What that looks like in practice:

  • A skip link to #main, with <main tabindex="-1"> so focus can land on the content region.
  • Landmarks (<header>, labeled <nav> regions, <main>, <footer>, <article> on posts) instead of div soup.
  • The theme toggle as a native <button> with an aria-label that names the current preference (System, Light, Dark). Decorative SVG icons are aria-hidden; the button text is the label.
  • External links that open new tabs (Source in the nav, Discuss on X, View source on posts) include visually hidden “(opens in new tab)” text for assistive technology. Sighted users get the ↗ on Source; screen reader users get the full phrase everywhere.
  • The theme toggle test runs in headless Chromium, same as the rest of the UI checks: one real click, one real DOM update.

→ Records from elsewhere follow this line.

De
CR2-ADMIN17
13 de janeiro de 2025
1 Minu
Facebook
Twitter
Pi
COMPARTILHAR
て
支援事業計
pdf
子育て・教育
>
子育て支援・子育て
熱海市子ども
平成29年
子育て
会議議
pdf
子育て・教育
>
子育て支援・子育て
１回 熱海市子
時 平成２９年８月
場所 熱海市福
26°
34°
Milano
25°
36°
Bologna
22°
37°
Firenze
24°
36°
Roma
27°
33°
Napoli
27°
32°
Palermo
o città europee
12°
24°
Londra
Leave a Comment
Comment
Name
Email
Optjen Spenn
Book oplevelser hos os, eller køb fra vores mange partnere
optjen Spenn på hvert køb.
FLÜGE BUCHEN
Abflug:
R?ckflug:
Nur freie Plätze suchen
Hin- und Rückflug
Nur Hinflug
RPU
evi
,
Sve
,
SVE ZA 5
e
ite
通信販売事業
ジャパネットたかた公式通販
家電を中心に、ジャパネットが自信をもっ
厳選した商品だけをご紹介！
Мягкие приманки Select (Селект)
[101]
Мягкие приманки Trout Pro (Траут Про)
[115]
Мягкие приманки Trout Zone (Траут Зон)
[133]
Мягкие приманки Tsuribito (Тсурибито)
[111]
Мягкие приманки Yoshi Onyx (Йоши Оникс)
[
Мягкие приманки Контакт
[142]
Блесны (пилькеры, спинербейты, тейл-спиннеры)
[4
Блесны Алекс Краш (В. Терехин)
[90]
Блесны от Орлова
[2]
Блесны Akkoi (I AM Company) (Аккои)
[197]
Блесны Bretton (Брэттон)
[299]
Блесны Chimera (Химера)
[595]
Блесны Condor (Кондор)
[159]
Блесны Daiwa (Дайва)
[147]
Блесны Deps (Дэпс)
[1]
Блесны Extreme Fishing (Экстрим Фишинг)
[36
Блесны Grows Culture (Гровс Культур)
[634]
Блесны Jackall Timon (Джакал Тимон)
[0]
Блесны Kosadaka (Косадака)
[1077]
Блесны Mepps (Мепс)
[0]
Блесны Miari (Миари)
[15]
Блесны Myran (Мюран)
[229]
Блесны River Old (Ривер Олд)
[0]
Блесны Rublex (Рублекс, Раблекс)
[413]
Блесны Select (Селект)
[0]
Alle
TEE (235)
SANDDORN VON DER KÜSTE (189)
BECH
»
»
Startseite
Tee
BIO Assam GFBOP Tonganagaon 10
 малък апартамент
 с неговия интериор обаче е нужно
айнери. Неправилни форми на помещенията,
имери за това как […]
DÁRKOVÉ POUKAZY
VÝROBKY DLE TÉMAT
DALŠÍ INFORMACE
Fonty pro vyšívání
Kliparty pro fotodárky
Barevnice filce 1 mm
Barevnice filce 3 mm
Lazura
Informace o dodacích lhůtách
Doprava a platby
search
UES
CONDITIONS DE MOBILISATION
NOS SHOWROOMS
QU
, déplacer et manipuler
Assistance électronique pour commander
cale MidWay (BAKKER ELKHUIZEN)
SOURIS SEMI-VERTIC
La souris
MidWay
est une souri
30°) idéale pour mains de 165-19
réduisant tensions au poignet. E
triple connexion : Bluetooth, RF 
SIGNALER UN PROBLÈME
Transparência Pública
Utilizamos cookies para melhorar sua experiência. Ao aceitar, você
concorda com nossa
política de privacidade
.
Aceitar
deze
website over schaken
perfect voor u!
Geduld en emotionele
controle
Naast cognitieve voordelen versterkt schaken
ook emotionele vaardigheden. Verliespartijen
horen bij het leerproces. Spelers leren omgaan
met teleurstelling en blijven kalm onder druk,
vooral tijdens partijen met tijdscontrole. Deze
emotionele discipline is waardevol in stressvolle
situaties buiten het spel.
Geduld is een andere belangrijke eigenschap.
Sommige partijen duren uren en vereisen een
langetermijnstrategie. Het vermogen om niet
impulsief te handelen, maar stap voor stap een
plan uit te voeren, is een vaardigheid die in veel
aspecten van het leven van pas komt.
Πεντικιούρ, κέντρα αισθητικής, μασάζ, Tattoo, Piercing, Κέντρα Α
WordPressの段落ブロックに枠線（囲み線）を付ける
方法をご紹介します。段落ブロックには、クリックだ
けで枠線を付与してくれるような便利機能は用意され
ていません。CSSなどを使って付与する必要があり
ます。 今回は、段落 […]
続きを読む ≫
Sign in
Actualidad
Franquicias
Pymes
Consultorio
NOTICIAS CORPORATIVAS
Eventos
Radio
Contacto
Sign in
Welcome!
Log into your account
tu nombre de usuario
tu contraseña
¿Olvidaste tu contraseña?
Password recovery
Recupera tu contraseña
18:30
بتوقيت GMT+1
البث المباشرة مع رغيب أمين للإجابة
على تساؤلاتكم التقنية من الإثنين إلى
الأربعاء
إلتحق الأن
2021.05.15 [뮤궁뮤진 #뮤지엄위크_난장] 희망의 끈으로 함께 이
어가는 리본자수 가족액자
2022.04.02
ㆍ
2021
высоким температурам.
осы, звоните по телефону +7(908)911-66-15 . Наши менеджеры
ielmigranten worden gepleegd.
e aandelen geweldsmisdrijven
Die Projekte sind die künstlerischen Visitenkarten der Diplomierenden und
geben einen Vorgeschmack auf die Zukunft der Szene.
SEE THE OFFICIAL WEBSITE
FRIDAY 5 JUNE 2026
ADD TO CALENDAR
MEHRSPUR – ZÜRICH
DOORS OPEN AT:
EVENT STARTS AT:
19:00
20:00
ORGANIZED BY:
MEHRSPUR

The Lighthouse manual pass is ten items long: keyboard focusability, logical tab order, landmark usage, offscreen content hidden from assistive tech, and the rest. Most of it passes because the markup is boring on purpose. The items worth verifying by hand are the ones automation can’t fully judge: tab flow through the header, whether inactive theme icons stay out of the accessibility tree, whether new-tab links announce themselves.

That’s the guardrail I’d keep: spot-check with Lighthouse before shipping, fix what it finds, then spend ten minutes with the keyboard and a screen reader on the one page that has JavaScript. For everything else, ship HTML you wouldn’t be embarrassed to read aloud.

What’s next

The bones are here: typed content, a clean build, infrastructure as code, a deploy pipeline on every merge, and now feeds, sitemaps, and generated share cards. From here it’s mostly writing, plus the occasional polish pass on the editorial surface. Tag archive pages are the obvious next addition; the enum and slugs are already wired for them.